The lingering connections and emotions between these characters is crucial to much of the story, even if you have to comb through not just the present and past actions but the spaces in-between them to find where the tangles are. I felt that Jimmy's criminal inclinations, for instance, could well have been grown out of guilt so unresolvable that he grew to discard the notion of guilt entirely; when his daughter is torn out from his motivation to stay morally centered, he seems to mourn more for a part of himself than for her. So low is his grieving state that he contemplates the fact that if he'd gotten in that car when he was a kid, surely none of this could have happened.

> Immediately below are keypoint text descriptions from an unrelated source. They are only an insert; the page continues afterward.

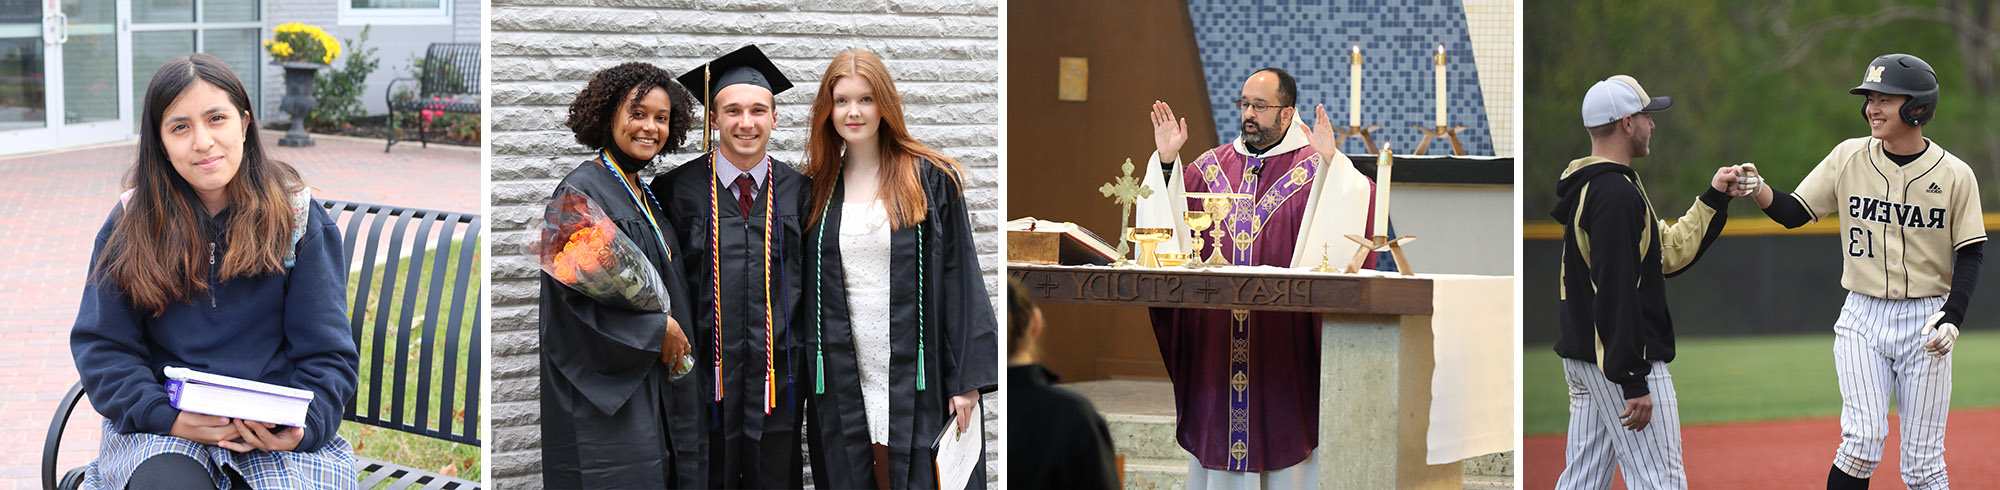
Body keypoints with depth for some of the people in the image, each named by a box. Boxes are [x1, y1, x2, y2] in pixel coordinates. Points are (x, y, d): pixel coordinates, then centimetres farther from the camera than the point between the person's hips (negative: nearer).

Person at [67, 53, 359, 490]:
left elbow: (327, 354, 4)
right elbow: (102, 346, 4)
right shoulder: (132, 224, 7)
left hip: (274, 428, 0)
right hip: (162, 427, 0)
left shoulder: (298, 218, 5)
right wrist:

Tana French, whom a lot of you know is one of my favorite authors, talked about Lehane in an interview I listened to recently, expressing that when she first read this book it had a big impact on her viewpoint of just how much a mystery novel can really be about; "...We're allowed to do that?" she recalled thinking. I wasn't sure at first whether I thought the characters were all that strongly imagined, but a couple of them - Dave's wife Celeste in particular - pleasantly surprised me. Actually the wives of Dave and Jimmy and the way that their aims were aligned maybe a little too loyally with their husbands' bothered me a lot, but there's kind of a double twist on how far this goes by the end, and I think Lehane was gracefully conscious of making them both as well-rounded as any of the three main guys; and if I definitely felt like my gritting my teeth at one of them by the end, I think I was more or less supposed to feel that way.

I really want this to be an all-around shining review - I was hooked much of the way through and I would have gladly read a longer book about the characters - but the ending didn't quite stand up to the rest in terms of the craft rather than the story. For one thing (I was glad to see someone else on goodreads say this because I wasn't sure if it was just in my mind) the prose kind of loses its steam by the end. Lehane is a little more on the conversational than descriptive side but he knows how to pack a punch to his words or build seemingly effortless atmosphere, closer to the beginning of the book; at the end, for some reason it's not as much, and some moments that should have had some of the highest intensity just fizzled out a bit for me? And then there's the small but niggling problem I had with the resolution of the crime plot, because it just frustrated me so much that a situation that proves to be slightly too incidental didn't have to be because the more believable set-up for it was sitting right there and it wasn't used, almost as if in some attempt at unpredictability that totally wasn't needed. Like I'm not even in this kind of story for a mystery plot that works like a well-oiled magic trick but that aspect is still bothering me, LOL. But overall definitely worth the read, and I will probably check out more by the author.